Add the tomato sauce, the chicken broth, soy sauce, and fish sauce. Stir and cook for 2-3 minutes. Make sure that the liquids are covering all the solids because the next thing you’re going to add are the potatoes and the bell peppers. (If you’re going to use fresh carrots that are the same size as the potatoes, you can add it in this step as well). Add more chicken broth (or water if you don’t want it to be too salty) if needed. Stir. Then cover the pan and bring to a boil. Once it’s boiling, turn the heat down to medium or medium low and let it simmer for 20 minutes.

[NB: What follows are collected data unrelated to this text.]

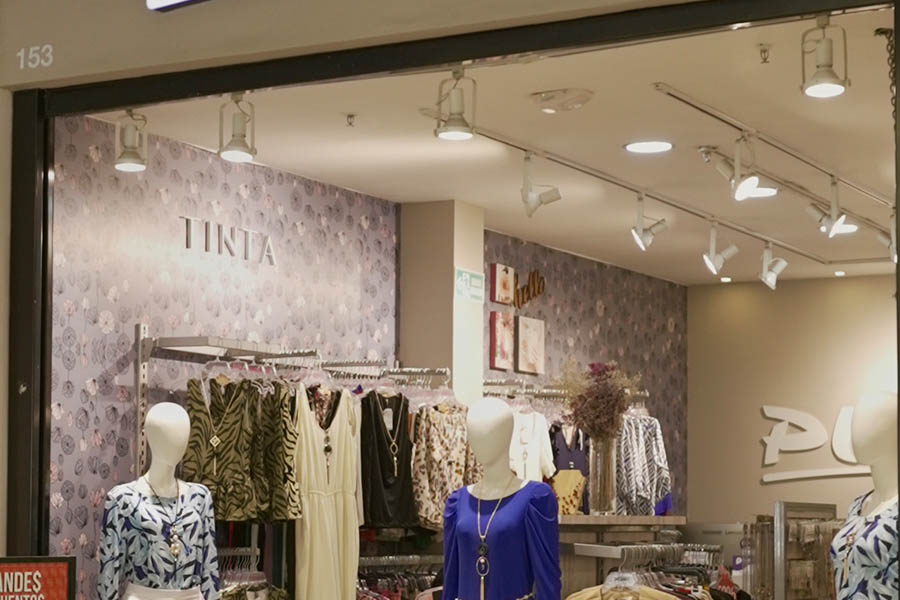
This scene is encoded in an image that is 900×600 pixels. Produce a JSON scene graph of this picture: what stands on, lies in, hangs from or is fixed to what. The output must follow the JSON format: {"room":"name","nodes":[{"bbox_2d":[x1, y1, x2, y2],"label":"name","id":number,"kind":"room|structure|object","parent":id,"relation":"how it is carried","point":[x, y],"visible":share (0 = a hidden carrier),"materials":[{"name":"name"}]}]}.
{"room":"shop","nodes":[
{"label":"shop","id":0,"kind":"room"},
{"bbox_2d":[44,110,687,597],"label":"wallpapered wall","id":1,"kind":"structure","parent":0,"point":[76,450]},
{"bbox_2d":[181,216,276,266],"label":"wall lettering","id":2,"kind":"object","parent":1,"relation":"attached to","point":[231,249],"visible":0.97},
{"bbox_2d":[488,311,514,370],"label":"picture","id":3,"kind":"object","parent":1,"relation":"attached to","point":[502,333],"visible":0.99,"materials":[{"name":"red"}]},
{"bbox_2d":[489,263,515,305],"label":"picture","id":4,"kind":"object","parent":1,"relation":"attached to","point":[506,289],"visible":0.99},
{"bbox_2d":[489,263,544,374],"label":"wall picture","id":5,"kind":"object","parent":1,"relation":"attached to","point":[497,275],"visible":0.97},
{"bbox_2d":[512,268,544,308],"label":"wall lettering","id":6,"kind":"object","parent":1,"relation":"attached to","point":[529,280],"visible":0.96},
{"bbox_2d":[515,316,544,374],"label":"picture","id":7,"kind":"object","parent":1,"relation":"attached to","point":[532,333],"visible":0.99},
{"bbox_2d":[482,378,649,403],"label":"clothes rack","id":8,"kind":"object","parent":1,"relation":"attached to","point":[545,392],"visible":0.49,"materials":[{"name":"silver metal"}]},
{"bbox_2d":[509,403,555,483],"label":"white shirt","id":9,"kind":"object","parent":8,"relation":"hanging from","point":[543,448],"visible":0.52,"materials":[{"name":"white fabric"}]},
{"bbox_2d":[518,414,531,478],"label":"necklace","id":10,"kind":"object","parent":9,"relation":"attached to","point":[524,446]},
{"bbox_2d":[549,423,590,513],"label":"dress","id":11,"kind":"object","parent":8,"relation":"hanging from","point":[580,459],"visible":0.47,"materials":[{"name":"fabric"}]},
{"bbox_2d":[614,414,672,516],"label":"patterned shirt","id":12,"kind":"object","parent":8,"relation":"hanging from","point":[650,462],"visible":0.62,"materials":[{"name":"fabric"}]},
{"bbox_2d":[399,196,483,406],"label":"column","id":13,"kind":"structure","parent":0,"point":[462,265],"materials":[{"name":"paint"}]},
{"bbox_2d":[454,266,484,303],"label":"exit sign","id":14,"kind":"object","parent":13,"relation":"attached to","point":[464,279],"visible":0.98,"materials":[{"name":"green plastic"}]},
{"bbox_2d":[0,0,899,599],"label":"door frame","id":15,"kind":"structure","parent":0,"point":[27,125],"materials":[{"name":"black metal"}]},
{"bbox_2d":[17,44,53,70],"label":"house number","id":16,"kind":"object","parent":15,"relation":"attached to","point":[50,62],"visible":0.98,"materials":[{"name":"white"}]},
{"bbox_2d":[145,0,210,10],"label":"sign","id":17,"kind":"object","parent":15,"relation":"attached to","point":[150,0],"visible":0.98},
{"bbox_2d":[79,5,898,287],"label":"shop ceiling","id":18,"kind":"structure","parent":0,"point":[490,207],"materials":[{"name":"paint"}]},
{"bbox_2d":[113,109,148,171],"label":"spotlight","id":19,"kind":"object","parent":18,"relation":"attached to","point":[124,156],"visible":0.96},
{"bbox_2d":[217,93,257,162],"label":"spotlight","id":20,"kind":"object","parent":18,"relation":"attached to","point":[235,140],"visible":0.99,"materials":[{"name":"metal"}]},
{"bbox_2d":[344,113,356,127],"label":"sprinkler","id":21,"kind":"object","parent":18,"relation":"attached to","point":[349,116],"visible":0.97,"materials":[{"name":"grey metal"}]},
{"bbox_2d":[433,67,475,140],"label":"spotlight","id":22,"kind":"object","parent":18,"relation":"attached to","point":[453,128],"visible":0.98,"materials":[{"name":"metal"}]},
{"bbox_2d":[529,88,593,112],"label":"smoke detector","id":23,"kind":"object","parent":18,"relation":"attached to","point":[562,97],"visible":0.98,"materials":[{"name":"white"}]},
{"bbox_2d":[624,139,673,154],"label":"recessed light","id":24,"kind":"object","parent":18,"relation":"in","point":[645,147],"visible":0.98,"materials":[{"name":"white"}]},
{"bbox_2d":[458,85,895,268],"label":"track rail","id":25,"kind":"object","parent":18,"relation":"attached to","point":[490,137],"visible":0.88,"materials":[{"name":"metal"}]},
{"bbox_2d":[520,152,562,217],"label":"spotlight","id":26,"kind":"object","parent":25,"relation":"attached to","point":[532,200],"visible":0.99,"materials":[{"name":"white metal"}]},
{"bbox_2d":[630,193,668,249],"label":"spotlight","id":27,"kind":"object","parent":25,"relation":"attached to","point":[638,237],"visible":0.98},
{"bbox_2d":[702,220,739,275],"label":"spotlight","id":28,"kind":"object","parent":25,"relation":"attached to","point":[712,259],"visible":0.98,"materials":[{"name":"white metal"}]},
{"bbox_2d":[722,134,761,200],"label":"spotlight","id":29,"kind":"object","parent":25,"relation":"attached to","point":[738,196],"visible":0.99,"materials":[{"name":"white metal"}]},
{"bbox_2d":[758,242,787,289],"label":"spotlight","id":30,"kind":"object","parent":25,"relation":"attached to","point":[768,277],"visible":0.98,"materials":[{"name":"white metal"}]},
{"bbox_2d":[805,178,845,237],"label":"spotlight","id":31,"kind":"object","parent":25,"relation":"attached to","point":[832,221],"visible":0.98,"materials":[{"name":"white metal"}]},
{"bbox_2d":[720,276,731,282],"label":"recessed light","id":32,"kind":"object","parent":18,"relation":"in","point":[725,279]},
{"bbox_2d":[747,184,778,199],"label":"recessed light","id":33,"kind":"object","parent":18,"relation":"in","point":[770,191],"visible":0.6,"materials":[{"name":"white"}]},
{"bbox_2d":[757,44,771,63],"label":"sprinkler","id":34,"kind":"object","parent":18,"relation":"attached to","point":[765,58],"visible":0.96,"materials":[{"name":"metal"}]},
{"bbox_2d":[800,13,849,98],"label":"spotlight","id":35,"kind":"object","parent":18,"relation":"attached to","point":[828,65],"visible":0.98,"materials":[{"name":"white metal"}]},
{"bbox_2d":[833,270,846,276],"label":"recessed light","id":36,"kind":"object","parent":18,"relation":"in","point":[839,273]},
{"bbox_2d":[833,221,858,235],"label":"recessed light","id":37,"kind":"object","parent":18,"relation":"in","point":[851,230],"visible":0.58,"materials":[{"name":"white"}]},
{"bbox_2d":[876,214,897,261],"label":"spotlight","id":38,"kind":"object","parent":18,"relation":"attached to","point":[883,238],"visible":0.59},
{"bbox_2d":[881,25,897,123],"label":"chain","id":39,"kind":"object","parent":18,"relation":"hanging from","point":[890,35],"visible":0.87,"materials":[{"name":"metal"}]},
{"bbox_2d":[687,273,898,557],"label":"back wall","id":40,"kind":"structure","parent":0,"point":[830,282],"materials":[{"name":"beige paint"}]},
{"bbox_2d":[760,404,868,483],"label":"wall sign","id":41,"kind":"object","parent":40,"relation":"attached to","point":[786,413],"visible":0.66,"materials":[{"name":"white"}]},
{"label":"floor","id":42,"kind":"structure","parent":0,"visible":0},
{"bbox_2d":[0,556,75,599],"label":"red sign","id":43,"kind":"object","parent":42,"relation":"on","point":[59,572],"visible":0.99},
{"bbox_2d":[97,400,221,599],"label":"mannequin","id":44,"kind":"object","parent":42,"relation":"on","point":[169,438],"visible":0.99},
{"bbox_2d":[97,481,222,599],"label":"blouse","id":45,"kind":"object","parent":44,"relation":"on","point":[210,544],"visible":0.93,"materials":[{"name":"blue fabric"}]},
{"bbox_2d":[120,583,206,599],"label":"white trousers","id":46,"kind":"object","parent":44,"relation":"on","point":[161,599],"visible":0.82,"materials":[{"name":"white fabric"}]},
{"bbox_2d":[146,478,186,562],"label":"necklace","id":47,"kind":"object","parent":44,"relation":"on","point":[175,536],"visible":0.96,"materials":[{"name":"gold metal"}]},
{"bbox_2d":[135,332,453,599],"label":"clothing rack","id":48,"kind":"object","parent":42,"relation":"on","point":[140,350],"visible":0.6,"materials":[{"name":"silver metal"}]},
{"bbox_2d":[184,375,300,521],"label":"top","id":49,"kind":"object","parent":48,"relation":"hanging from","point":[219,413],"visible":0.81,"materials":[{"name":"fabric"}]},
{"bbox_2d":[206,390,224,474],"label":"necklace","id":50,"kind":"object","parent":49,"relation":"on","point":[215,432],"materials":[{"name":"metal"}]},
{"bbox_2d":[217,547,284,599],"label":"clothes hanger","id":51,"kind":"object","parent":48,"relation":"hanging from","point":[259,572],"visible":0.57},
{"bbox_2d":[294,382,361,599],"label":"dress","id":52,"kind":"object","parent":48,"relation":"hanging from","point":[337,434],"visible":0.85,"materials":[{"name":"fabric"}]},
{"bbox_2d":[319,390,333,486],"label":"necklace","id":53,"kind":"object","parent":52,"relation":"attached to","point":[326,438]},
{"bbox_2d":[358,389,418,529],"label":"black top","id":54,"kind":"object","parent":48,"relation":"hanging from","point":[384,471],"visible":0.77,"materials":[{"name":"black fabric"}]},
{"bbox_2d":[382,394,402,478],"label":"necklace","id":55,"kind":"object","parent":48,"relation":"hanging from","point":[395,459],"visible":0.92,"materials":[{"name":"metal"}]},
{"bbox_2d":[409,400,475,528],"label":"floral blouse","id":56,"kind":"object","parent":48,"relation":"hanging from","point":[416,467],"visible":0.62,"materials":[{"name":"fabric"}]},
{"bbox_2d":[355,557,444,599],"label":"clothes rack","id":57,"kind":"object","parent":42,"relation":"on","point":[393,558],"visible":0.49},
{"bbox_2d":[439,398,562,599],"label":"mannequin","id":58,"kind":"object","parent":42,"relation":"on","point":[460,553],"visible":0.98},
{"bbox_2d":[472,489,508,593],"label":"necklace","id":59,"kind":"object","parent":58,"relation":"on","point":[483,560],"visible":0.92,"materials":[{"name":"metal"}]},
{"bbox_2d":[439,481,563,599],"label":"dress","id":60,"kind":"object","parent":58,"relation":"on","point":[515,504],"visible":0.94,"materials":[{"name":"blue fabric"}]},
{"bbox_2d":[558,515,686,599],"label":"clothes rack","id":61,"kind":"object","parent":42,"relation":"on","point":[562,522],"visible":0.44,"materials":[{"name":"brown wood"}]},
{"bbox_2d":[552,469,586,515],"label":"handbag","id":62,"kind":"object","parent":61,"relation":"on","point":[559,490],"visible":0.77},
{"bbox_2d":[587,436,617,515],"label":"vase","id":63,"kind":"object","parent":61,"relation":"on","point":[597,497],"visible":0.86,"materials":[{"name":"clear glass"}]},
{"bbox_2d":[556,358,639,441],"label":"dried flowers","id":64,"kind":"object","parent":63,"relation":"in","point":[617,399],"visible":0.81,"materials":[{"name":"plant"}]},
{"bbox_2d":[568,544,738,599],"label":"clothes rack","id":65,"kind":"object","parent":42,"relation":"on","point":[693,572],"visible":0.56,"materials":[{"name":"silver metal"}]},
{"bbox_2d":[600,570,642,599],"label":"clothes hanger","id":66,"kind":"object","parent":65,"relation":"hanging from","point":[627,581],"visible":0.93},
{"bbox_2d":[565,572,684,599],"label":"jacket","id":67,"kind":"object","parent":65,"relation":"hanging from","point":[668,597],"visible":0.81,"materials":[{"name":"fabric"}]},
{"bbox_2d":[771,501,841,599],"label":"display rack","id":68,"kind":"object","parent":42,"relation":"on","point":[826,544],"visible":0.72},
{"bbox_2d":[831,392,899,599],"label":"mannequin","id":69,"kind":"object","parent":42,"relation":"on","point":[869,432],"visible":0.96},
{"bbox_2d":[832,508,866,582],"label":"necklace","id":70,"kind":"object","parent":69,"relation":"on","point":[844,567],"visible":0.85,"materials":[{"name":"gold metal"}]},
{"bbox_2d":[830,491,899,599],"label":"dress","id":71,"kind":"object","parent":69,"relation":"on","point":[885,520],"visible":0.8,"materials":[{"name":"fabric"}]}
]}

Once the potatoes are softened add the frozen peas and carrots, then bring to a boil again. Then turn the heat to low and simmer for 5 more minutes. Taste and add salt or fish sauce if you want it to be saltier. This is where you’ll have full control of the taste of your stew. More salt will make it straight up saltier. More fish sauce will make it saltier with added flavor. Don’t worry, it won’t taste fishy unless you add a ton. Be careful because fish sauce does have a lot of flavor so a little goes a long way.
Voila! You’re done! We usually eat chicken afritada over rice, but you can certainly eat by itself if it’s not too salty =).
Ain’t that a beaut? Well, that is what I tell myself and this is one of the dishes when the husband does not have to lie to me about being good. =) I also brought it to work and my coworkers said it smelled and tasted good. So I’m pretty much a master chef for chicken afritada really…
Thanks for reading and I hope you have a great rest of the day!!